Lecture 05      

Motion in Space

APMA E2000

Drew Youngren dcy2@columbia.edu

$\gdef\RR{\mathbb{R}}$ $\gdef\vec{\mathbf}$ $\gdef\bv#1{\begin{bmatrix} #1 \end{bmatrix}}$ $\gdef\proj{\operatorname{proj}}$ $\gdef\comp{\operatorname{comp}}$

Announcements

  • Recitation 03 this week.
  • No quiz this week.
  • HW3 due next Tues

1-minute review

Curves
\[\lim_{t \to a} \vec r(t) = \bv{\lim\limits_{t \to a} x(t) \\\lim\limits_{t \to a} y(t) \\ \lim\limits_{t \to a} z(t)} \qquad \text{and} \qquad \vec r'(t) = \bv{x'(t) \\ y'(t) \\ z'(t) } \]

Properties

\[\begin{align*} &\frac{d}{dt} (c\vec r(t)) = c \vec r'(t) \\ &\frac{d}{dt} (\vec r(t) + \vec q(t)) = \vec r'(t) + \vec q'(t) \\\end{align*}\]

Properties

\[\begin{align*} &\frac{d}{dt} (f(t) \vec r(t)) = f'(t)\vec r(t) + f(t) \vec r'(t) \\ &\frac{d}{dt} (\vec q(t) \cdot \vec r(t)) = \vec q'(t)\cdot\vec r(t) + \vec q(t) \cdot \vec r'(t) \\ &\frac{d}{dt} (\vec q(t) \times \vec r(t)) = \vec q'(t)\times\vec r(t) + \vec q(t) \times \vec r'(t) \\ \end{align*}\]

Properties

\[\begin{align*} &\frac{d}{dt} \vec r(f(t)) = f'(t)\vec r'(f(t)) \\ \end{align*}\]
Example

Let $\vec r(t)$ parameterize a curve on the surface of a sphere centered at the origin. Show that the tangent vector is orthogonal to the position vector at every point.

Integration

Integrals are limits of sums. Vectors can be added and scaled, so this definition also goes right through, though the interpretation is less clear. \[\int_a^b \vec r(t)\,dt = \lim_{N\to\infty} \sum_{i=1}^N \vec r(t_i^*) \,\Delta t\]
\[ = \left\langle \int_a^b x(t)\,dt, \int_a^b y(t)\,dt ,\int_a^b z(t)\,dt \right\rangle. \]

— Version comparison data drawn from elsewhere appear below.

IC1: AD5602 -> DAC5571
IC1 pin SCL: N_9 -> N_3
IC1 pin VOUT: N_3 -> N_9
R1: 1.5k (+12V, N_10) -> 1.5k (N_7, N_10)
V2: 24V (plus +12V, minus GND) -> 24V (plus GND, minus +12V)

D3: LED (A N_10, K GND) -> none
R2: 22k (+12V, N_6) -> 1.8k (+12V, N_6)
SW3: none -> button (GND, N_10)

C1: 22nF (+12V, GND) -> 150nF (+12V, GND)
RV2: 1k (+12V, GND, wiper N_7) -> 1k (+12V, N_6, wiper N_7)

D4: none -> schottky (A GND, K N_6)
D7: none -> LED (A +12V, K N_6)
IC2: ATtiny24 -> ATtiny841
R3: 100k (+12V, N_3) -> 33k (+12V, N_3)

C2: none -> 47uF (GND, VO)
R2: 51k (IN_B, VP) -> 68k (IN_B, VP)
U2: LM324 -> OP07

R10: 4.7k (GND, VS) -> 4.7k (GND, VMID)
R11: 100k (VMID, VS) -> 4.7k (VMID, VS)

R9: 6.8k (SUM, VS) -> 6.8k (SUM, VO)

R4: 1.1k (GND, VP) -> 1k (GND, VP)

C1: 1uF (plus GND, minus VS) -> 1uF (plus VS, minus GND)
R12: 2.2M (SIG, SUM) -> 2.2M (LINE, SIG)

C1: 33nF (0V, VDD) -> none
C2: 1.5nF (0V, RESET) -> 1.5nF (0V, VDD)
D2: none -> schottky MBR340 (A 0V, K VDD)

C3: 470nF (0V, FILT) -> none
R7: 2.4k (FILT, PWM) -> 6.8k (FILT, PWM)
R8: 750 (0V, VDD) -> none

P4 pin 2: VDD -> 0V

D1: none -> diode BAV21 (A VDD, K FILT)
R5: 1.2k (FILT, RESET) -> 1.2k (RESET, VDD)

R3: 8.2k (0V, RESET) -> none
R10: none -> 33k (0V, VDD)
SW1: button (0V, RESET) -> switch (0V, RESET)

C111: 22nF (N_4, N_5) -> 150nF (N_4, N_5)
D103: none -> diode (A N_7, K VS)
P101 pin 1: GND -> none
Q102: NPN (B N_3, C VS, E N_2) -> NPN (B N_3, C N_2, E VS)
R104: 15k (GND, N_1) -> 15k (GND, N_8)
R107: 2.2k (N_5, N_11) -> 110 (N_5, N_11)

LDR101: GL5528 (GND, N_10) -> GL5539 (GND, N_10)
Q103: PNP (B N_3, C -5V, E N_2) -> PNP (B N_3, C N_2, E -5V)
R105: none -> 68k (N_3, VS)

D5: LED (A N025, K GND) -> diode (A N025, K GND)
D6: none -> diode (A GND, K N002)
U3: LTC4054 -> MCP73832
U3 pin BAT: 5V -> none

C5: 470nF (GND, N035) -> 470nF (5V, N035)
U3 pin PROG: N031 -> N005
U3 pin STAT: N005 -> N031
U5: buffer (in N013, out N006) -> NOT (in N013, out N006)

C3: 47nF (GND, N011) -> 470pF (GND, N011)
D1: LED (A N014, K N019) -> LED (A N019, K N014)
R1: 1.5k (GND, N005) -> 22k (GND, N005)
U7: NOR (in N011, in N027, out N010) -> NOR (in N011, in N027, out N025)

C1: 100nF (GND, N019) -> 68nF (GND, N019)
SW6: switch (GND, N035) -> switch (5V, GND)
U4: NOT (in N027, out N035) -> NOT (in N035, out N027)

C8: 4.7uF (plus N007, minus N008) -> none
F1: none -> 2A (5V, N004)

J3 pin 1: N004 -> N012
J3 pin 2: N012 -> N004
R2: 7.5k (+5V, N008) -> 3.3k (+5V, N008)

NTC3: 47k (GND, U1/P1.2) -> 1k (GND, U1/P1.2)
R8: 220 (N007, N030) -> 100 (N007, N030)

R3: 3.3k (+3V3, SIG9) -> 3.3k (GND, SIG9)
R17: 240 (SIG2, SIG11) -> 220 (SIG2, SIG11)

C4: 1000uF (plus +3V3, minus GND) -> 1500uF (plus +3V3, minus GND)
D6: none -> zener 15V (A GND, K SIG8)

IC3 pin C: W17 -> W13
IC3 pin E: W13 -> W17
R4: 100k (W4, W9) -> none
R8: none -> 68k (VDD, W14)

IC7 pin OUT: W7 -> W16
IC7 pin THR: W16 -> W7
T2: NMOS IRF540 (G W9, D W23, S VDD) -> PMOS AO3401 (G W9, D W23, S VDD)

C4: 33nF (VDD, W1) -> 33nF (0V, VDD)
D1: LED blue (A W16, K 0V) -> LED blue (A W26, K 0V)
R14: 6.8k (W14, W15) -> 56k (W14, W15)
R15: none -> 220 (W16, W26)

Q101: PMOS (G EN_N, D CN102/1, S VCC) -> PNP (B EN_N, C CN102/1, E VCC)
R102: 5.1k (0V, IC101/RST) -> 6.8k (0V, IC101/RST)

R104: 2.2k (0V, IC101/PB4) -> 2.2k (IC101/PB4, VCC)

Note: this is not an area.

The Fundamental Theorem

\[f(b) - f(a) = \int_a^b f'(x)\,dx\]
\[\vec r(t) - \vec r(t_0) = \int_{t_0}^t \vec r'(u)\,du \]
\[\vec r(t) = \vec r(t_0) + \int_{t_0}^t \vec r'(u)\,du \]

Motion

Position, Velocity, Acceleration

Suppose the position of a particle in space at time $t$ is given by $\vec r(t)$. Its derivative $\vec r'(t) = \vec v(t)$ is called the velocity, and its second derivative $\vec r''(t) = \vec a(t)$ is the acceleration. \[\vec a(t) = \vec v'(t) = \vec r''(t) \]
Speed is the magnitude of velocity $v = |\vec v(t)|$.
You are likely familiar with Newton's Second Law of motion \[\vec F = m \,\vec a.\]
Quick exercises

1. Show that a particle that changes direction has nonzero acceleration.

Use contradiction. Assume $\vec a (t) = \vec 0$. Then $\vec v(t) = \vec c$, a constant, so the particle does not change direction.

Quick exercises

2. Is the converse true?

No. Consider the straight-line path (for $t > 0$) $ \vec r(t) = \langle t^2, t^2, t^2 \rangle $. It has direction \[ \frac{\vec r'(t)}{|\vec r'(t)|} = \frac{\langle 1,1,1 \rangle}{\sqrt{3}} \] which does not change, but $\vec r''(t) = \langle 2,2,2 \rangle \neq \vec 0$.

Quick exercises

3. Find an expression for the range formula, i.e., the distance a projectile fired from the ground with initial speed $v_0$ at angle $\alpha$ will travel before landing.

Example

A particle initially at rest at the origin is subjected to an acceleration \[\vec a(t) = \begin{cases} \vec i - t\,\vec j, & t\leq 6 \\ \vec 0, & t > 6 \end{cases}. \] Find its position at $t=10$.

Solution

Learning Outcomes

You should be able to...
  • Formulate the Fundamental Theorem of Calculus for vector-valued functions.
  • Identify position, velocity, speed, and acceleration using the machinery of vector-valued functions.
  • Solve initial-value motion problems with piecewise-defined acceleration functions.
  • Try your hand at the silly rocket game.